◆ Provided records ◆

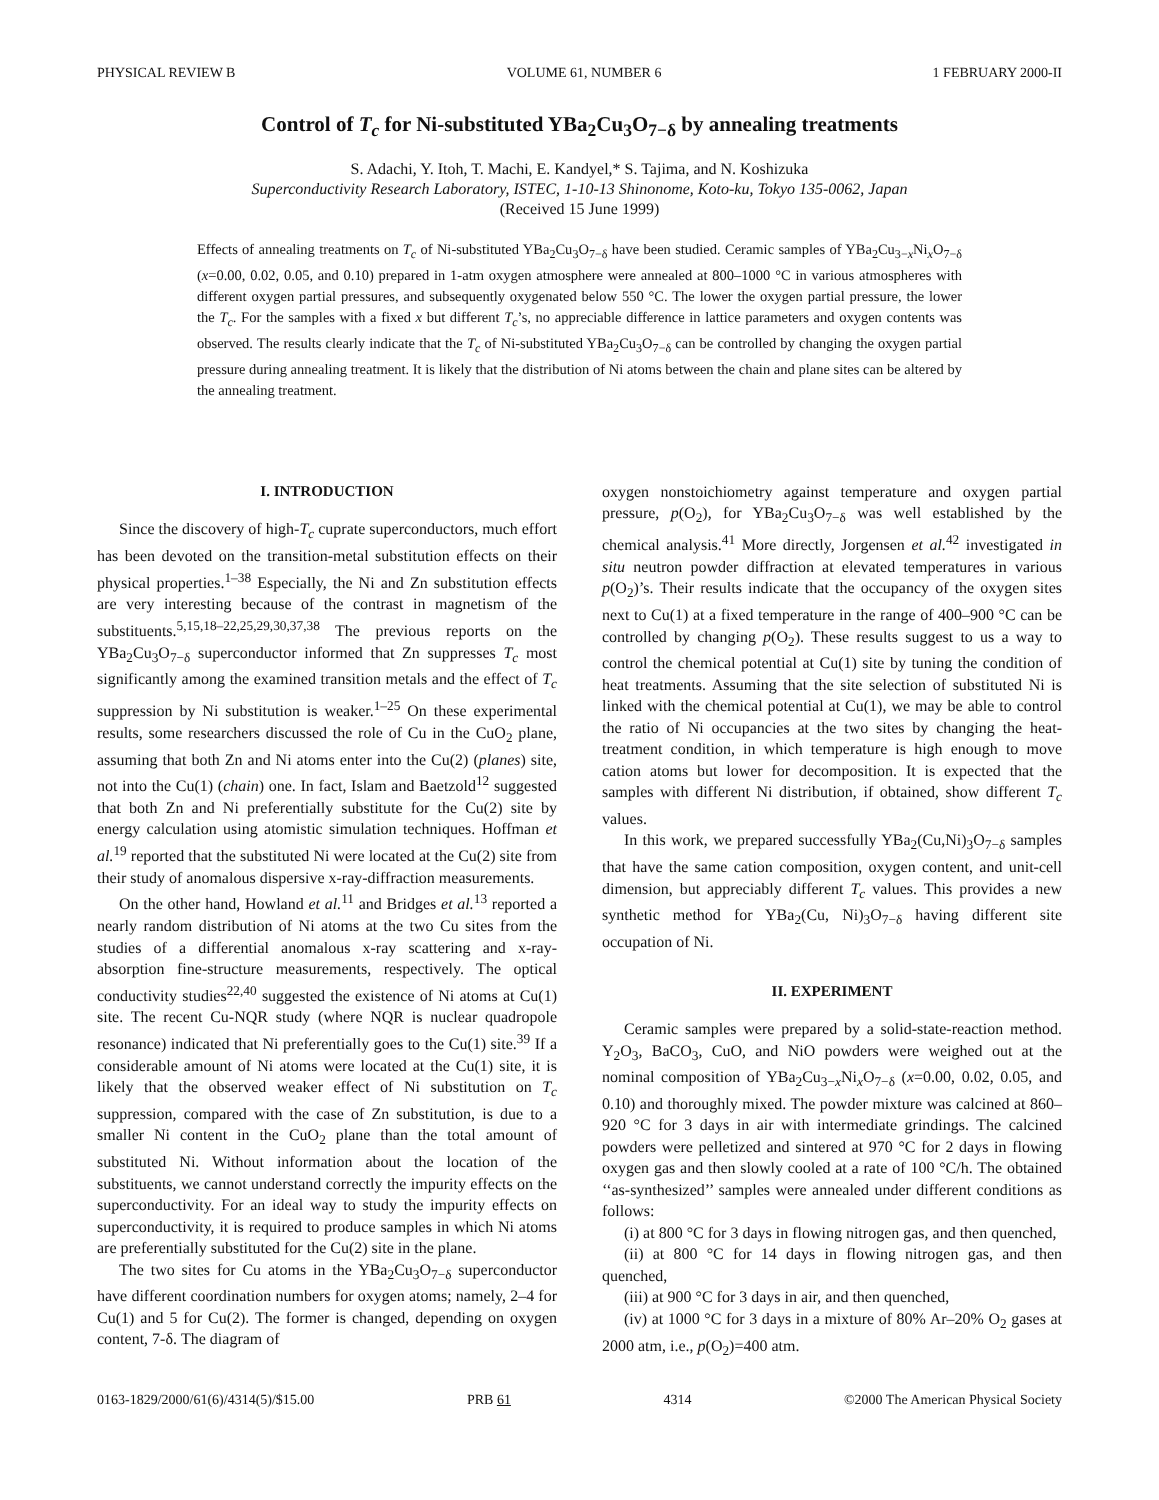PHYSICAL REVIEW B VOLUME 61, NUMBER 6 1 FEBRUARY 2000-II
Control of T<sub>c</sub> for Ni-substituted YBa<sub>2</sub>Cu<sub>3</sub>O<sub>7−δ</sub> by annealing treatments
S. Adachi, Y. Itoh, T. Machi, E. Kandyel,* S. Tajima, and N. Koshizuka
Superconductivity Research Laboratory, ISTEC, 1-10-13 Shinonome, Koto-ku, Tokyo 135-0062, Japan
(Received 15 June 1999)
Effects of annealing treatments on T<sub>c</sub> of Ni-substituted YBa<sub>2</sub>Cu<sub>3</sub>O<sub>7−δ</sub> have been studied. Ceramic samples of YBa<sub>2</sub>Cu<sub>3−x</sub>Ni<sub>x</sub>O<sub>7−δ</sub> (x=0.00, 0.02, 0.05, and 0.10) prepared in 1-atm oxygen atmosphere were annealed at 800–1000 °C in various atmospheres with different oxygen partial pressures, and subsequently oxygenated below 550 °C. The lower the oxygen partial pressure, the lower the T<sub>c</sub>. For the samples with a fixed x but different T<sub>c</sub>’s, no appreciable difference in lattice parameters and oxygen contents was observed. The results clearly indicate that the T<sub>c</sub> of Ni-substituted YBa<sub>2</sub>Cu<sub>3</sub>O<sub>7−δ</sub> can be controlled by changing the oxygen partial pressure during annealing treatment. It is likely that the distribution of Ni atoms between the chain and plane sites can be altered by the annealing treatment.
I. INTRODUCTION
Since the discovery of high-T<sub>c</sub> cuprate superconductors, much effort has been devoted on the transition-metal substitution effects on their physical properties.<sup>1–38</sup> Especially, the Ni and Zn substitution effects are very interesting because of the contrast in magnetism of the substituents.<sup>5,15,18–22,25,29,30,37,38</sup> The previous reports on the YBa<sub>2</sub>Cu<sub>3</sub>O<sub>7−δ</sub> superconductor informed that Zn suppresses T<sub>c</sub> most significantly among the examined transition metals and the effect of T<sub>c</sub> suppression by Ni substitution is weaker.<sup>1–25</sup> On these experimental results, some researchers discussed the role of Cu in the CuO<sub>2</sub> plane, assuming that both Zn and Ni atoms enter into the Cu(2) (planes) site, not into the Cu(1) (chain) one. In fact, Islam and Baetzold<sup>12</sup> suggested that both Zn and Ni preferentially substitute for the Cu(2) site by energy calculation using atomistic simulation techniques. Hoffman et al.<sup>19</sup> reported that the substituted Ni were located at the Cu(2) site from their study of anomalous dispersive x-ray-diffraction measurements.
On the other hand, Howland et al.<sup>11</sup> and Bridges et al.<sup>13</sup> reported a nearly random distribution of Ni atoms at the two Cu sites from the studies of a differential anomalous x-ray scattering and x-ray-absorption fine-structure measurements, respectively. The optical conductivity studies<sup>22,40</sup> suggested the existence of Ni atoms at Cu(1) site. The recent Cu-NQR study (where NQR is nuclear quadropole resonance) indicated that Ni preferentially goes to the Cu(1) site.<sup>39</sup> If a considerable amount of Ni atoms were located at the Cu(1) site, it is likely that the observed weaker effect of Ni substitution on T<sub>c</sub> suppression, compared with the case of Zn substitution, is due to a smaller Ni content in the CuO<sub>2</sub> plane than the total amount of substituted Ni. Without information about the location of the substituents, we cannot understand correctly the impurity effects on the superconductivity. For an ideal way to study the impurity effects on superconductivity, it is required to produce samples in which Ni atoms are preferentially substituted for the Cu(2) site in the plane.
The two sites for Cu atoms in the YBa<sub>2</sub>Cu<sub>3</sub>O<sub>7−δ</sub> superconductor have different coordination numbers for oxygen atoms; namely, 2–4 for Cu(1) and 5 for Cu(2). The former is changed, depending on oxygen content, 7-δ. The diagram of
oxygen nonstoichiometry against temperature and oxygen partial pressure, p(O<sub>2</sub>), for YBa<sub>2</sub>Cu<sub>3</sub>O<sub>7−δ</sub> was well established by the chemical analysis.<sup>41</sup> More directly, Jorgensen et al.<sup>42</sup> investigated in situ neutron powder diffraction at elevated temperatures in various p(O<sub>2</sub>)’s. Their results indicate that the occupancy of the oxygen sites next to Cu(1) at a fixed temperature in the range of 400–900 °C can be controlled by changing p(O<sub>2</sub>). These results suggest to us a way to control the chemical potential at Cu(1) site by tuning the condition of heat treatments. Assuming that the site selection of substituted Ni is linked with the chemical potential at Cu(1), we may be able to control the ratio of Ni occupancies at the two sites by changing the heat-treatment condition, in which temperature is high enough to move cation atoms but lower for decomposition. It is expected that the samples with different Ni distribution, if obtained, show different T<sub>c</sub> values.
In this work, we prepared successfully YBa<sub>2</sub>(Cu,Ni)<sub>3</sub>O<sub>7−δ</sub> samples that have the same cation composition, oxygen content, and unit-cell dimension, but appreciably different T<sub>c</sub> values. This provides a new synthetic method for YBa<sub>2</sub>(Cu, Ni)<sub>3</sub>O<sub>7−δ</sub> having different site occupation of Ni.
II. EXPERIMENT
Ceramic samples were prepared by a solid-state-reaction method. Y<sub>2</sub>O<sub>3</sub>, BaCO<sub>3</sub>, CuO, and NiO powders were weighed out at the nominal composition of YBa<sub>2</sub>Cu<sub>3−x</sub>Ni<sub>x</sub>O<sub>7−δ</sub> (x=0.00, 0.02, 0.05, and 0.10) and thoroughly mixed. The powder mixture was calcined at 860–920 °C for 3 days in air with intermediate grindings. The calcined powders were pelletized and sintered at 970 °C for 2 days in flowing oxygen gas and then slowly cooled at a rate of 100 °C/h. The obtained ‘‘as-synthesized’’ samples were annealed under different conditions as follows:
(i) at 800 °C for 3 days in flowing nitrogen gas, and then quenched,
(ii) at 800 °C for 14 days in flowing nitrogen gas, and then quenched,
(iii) at 900 °C for 3 days in air, and then quenched,
(iv) at 1000 °C for 3 days in a mixture of 80% Ar–20% O<sub>2</sub> gases at 2000 atm, i.e., p(O<sub>2</sub>)=400 atm.
0163-1829/2000/61(6)/4314(5)/$15.00 PRB 61 4314 ©2000 The American Physical Society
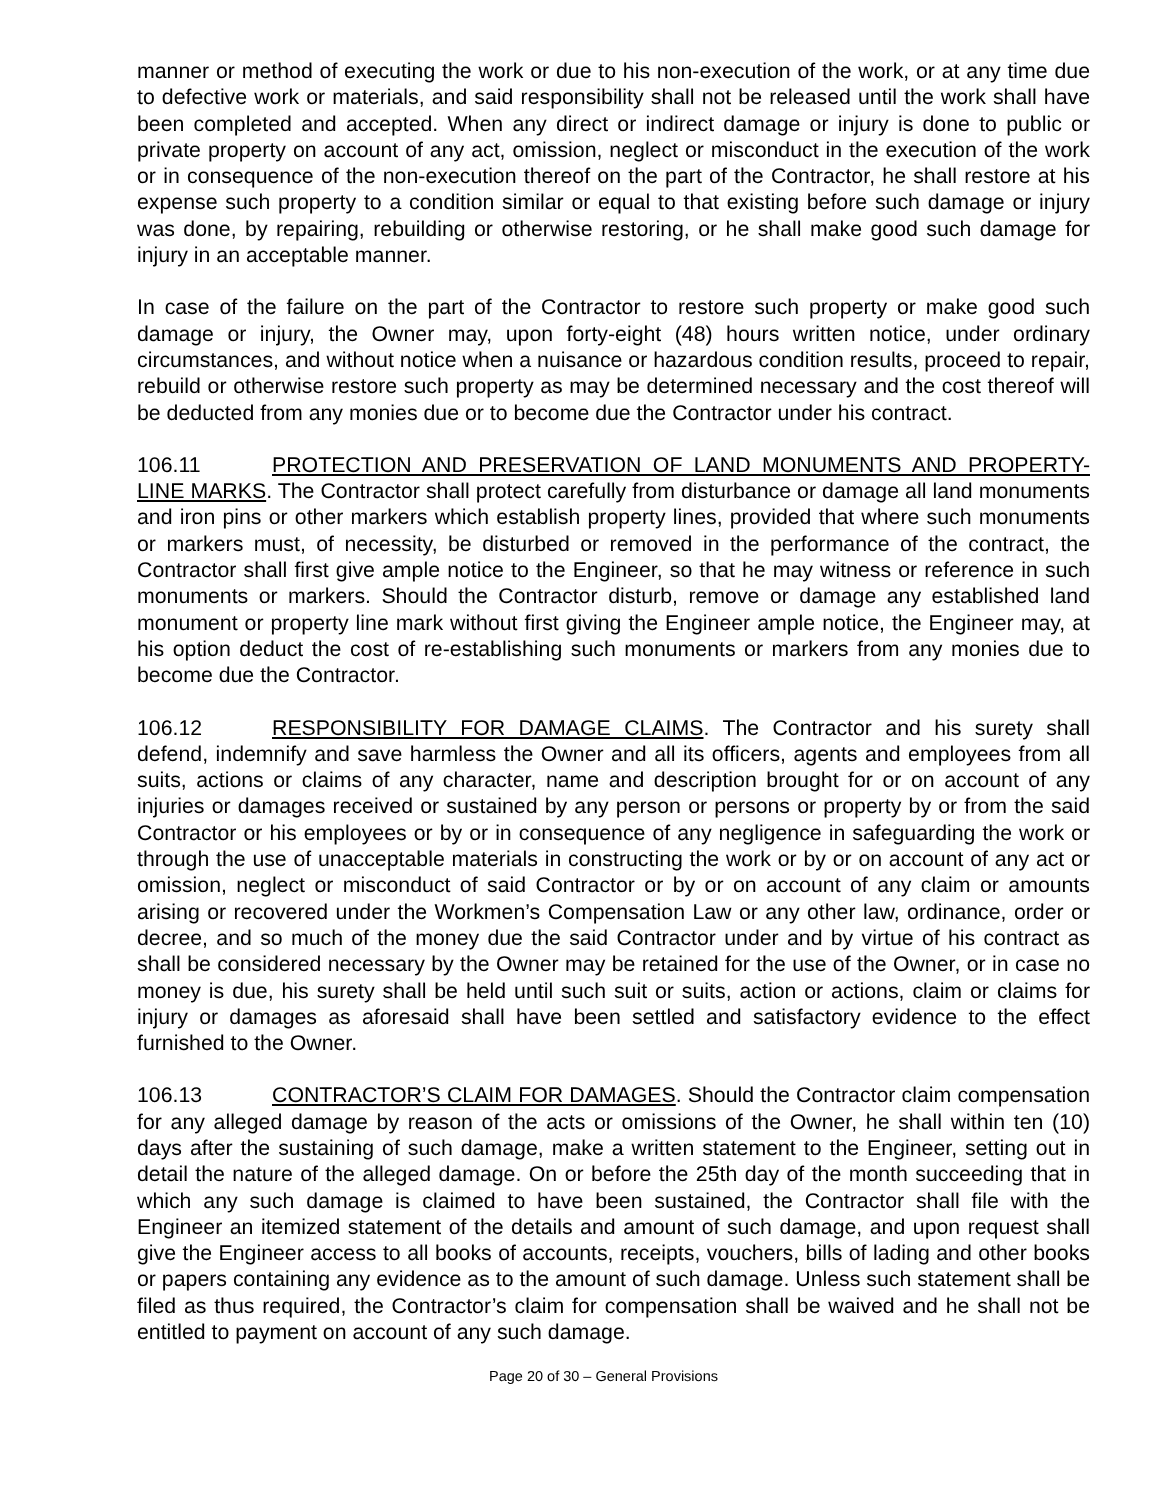manner or method of executing the work or due to his non-execution of the work, or at any time due to defective work or materials, and said responsibility shall not be released until the work shall have been completed and accepted. When any direct or indirect damage or injury is done to public or private property on account of any act, omission, neglect or misconduct in the execution of the work or in consequence of the non-execution thereof on the part of the Contractor, he shall restore at his expense such property to a condition similar or equal to that existing before such damage or injury was done, by repairing, rebuilding or otherwise restoring, or he shall make good such damage for injury in an acceptable manner.
In case of the failure on the part of the Contractor to restore such property or make good such damage or injury, the Owner may, upon forty-eight (48) hours written notice, under ordinary circumstances, and without notice when a nuisance or hazardous condition results, proceed to repair, rebuild or otherwise restore such property as may be determined necessary and the cost thereof will be deducted from any monies due or to become due the Contractor under his contract.
106.11 PROTECTION AND PRESERVATION OF LAND MONUMENTS AND PROPERTY-LINE MARKS. The Contractor shall protect carefully from disturbance or damage all land monuments and iron pins or other markers which establish property lines, provided that where such monuments or markers must, of necessity, be disturbed or removed in the performance of the contract, the Contractor shall first give ample notice to the Engineer, so that he may witness or reference in such monuments or markers. Should the Contractor disturb, remove or damage any established land monument or property line mark without first giving the Engineer ample notice, the Engineer may, at his option deduct the cost of re-establishing such monuments or markers from any monies due to become due the Contractor.
106.12 RESPONSIBILITY FOR DAMAGE CLAIMS. The Contractor and his surety shall defend, indemnify and save harmless the Owner and all its officers, agents and employees from all suits, actions or claims of any character, name and description brought for or on account of any injuries or damages received or sustained by any person or persons or property by or from the said Contractor or his employees or by or in consequence of any negligence in safeguarding the work or through the use of unacceptable materials in constructing the work or by or on account of any act or omission, neglect or misconduct of said Contractor or by or on account of any claim or amounts arising or recovered under the Workmen’s Compensation Law or any other law, ordinance, order or decree, and so much of the money due the said Contractor under and by virtue of his contract as shall be considered necessary by the Owner may be retained for the use of the Owner, or in case no money is due, his surety shall be held until such suit or suits, action or actions, claim or claims for injury or damages as aforesaid shall have been settled and satisfactory evidence to the effect furnished to the Owner.
106.13 CONTRACTOR’S CLAIM FOR DAMAGES. Should the Contractor claim compensation for any alleged damage by reason of the acts or omissions of the Owner, he shall within ten (10) days after the sustaining of such damage, make a written statement to the Engineer, setting out in detail the nature of the alleged damage. On or before the 25th day of the month succeeding that in which any such damage is claimed to have been sustained, the Contractor shall file with the Engineer an itemized statement of the details and amount of such damage, and upon request shall give the Engineer access to all books of accounts, receipts, vouchers, bills of lading and other books or papers containing any evidence as to the amount of such damage. Unless such statement shall be filed as thus required, the Contractor’s claim for compensation shall be waived and he shall not be entitled to payment on account of any such damage.
Page 20 of 30 – General Provisions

◆ What you are asked to do ◆
No pictures should appear; only the lines from the first line of the records through the line with "I. INTRODUCTION", both included, are to be restated word for word.

◆ Exercise result ◆
PHYSICAL REVIEW B VOLUME 61, NUMBER 6 1 FEBRUARY 2000-II
Control of T<sub>c</sub> for Ni-substituted YBa<sub>2</sub>Cu<sub>3</sub>O<sub>7−δ</sub> by annealing treatments
S. Adachi, Y. Itoh, T. Machi, E. Kandyel,* S. Tajima, and N. Koshizuka
Superconductivity Research Laboratory, ISTEC, 1-10-13 Shinonome, Koto-ku, Tokyo 135-0062, Japan
(Received 15 June 1999)
Effects of annealing treatments on T<sub>c</sub> of Ni-substituted YBa<sub>2</sub>Cu<sub>3</sub>O<sub>7−δ</sub> have been studied. Ceramic samples of YBa<sub>2</sub>Cu<sub>3−x</sub>Ni<sub>x</sub>O<sub>7−δ</sub> (x=0.00, 0.02, 0.05, and 0.10) prepared in 1-atm oxygen atmosphere were annealed at 800–1000 °C in various atmospheres with different oxygen partial pressures, and subsequently oxygenated below 550 °C. The lower the oxygen partial pressure, the lower the T<sub>c</sub>. For the samples with a fixed x but different T<sub>c</sub>’s, no appreciable difference in lattice parameters and oxygen contents was observed. The results clearly indicate that the T<sub>c</sub> of Ni-substituted YBa<sub>2</sub>Cu<sub>3</sub>O<sub>7−δ</sub> can be controlled by changing the oxygen partial pressure during annealing treatment. It is likely that the distribution of Ni atoms between the chain and plane sites can be altered by the annealing treatment.
I. INTRODUCTION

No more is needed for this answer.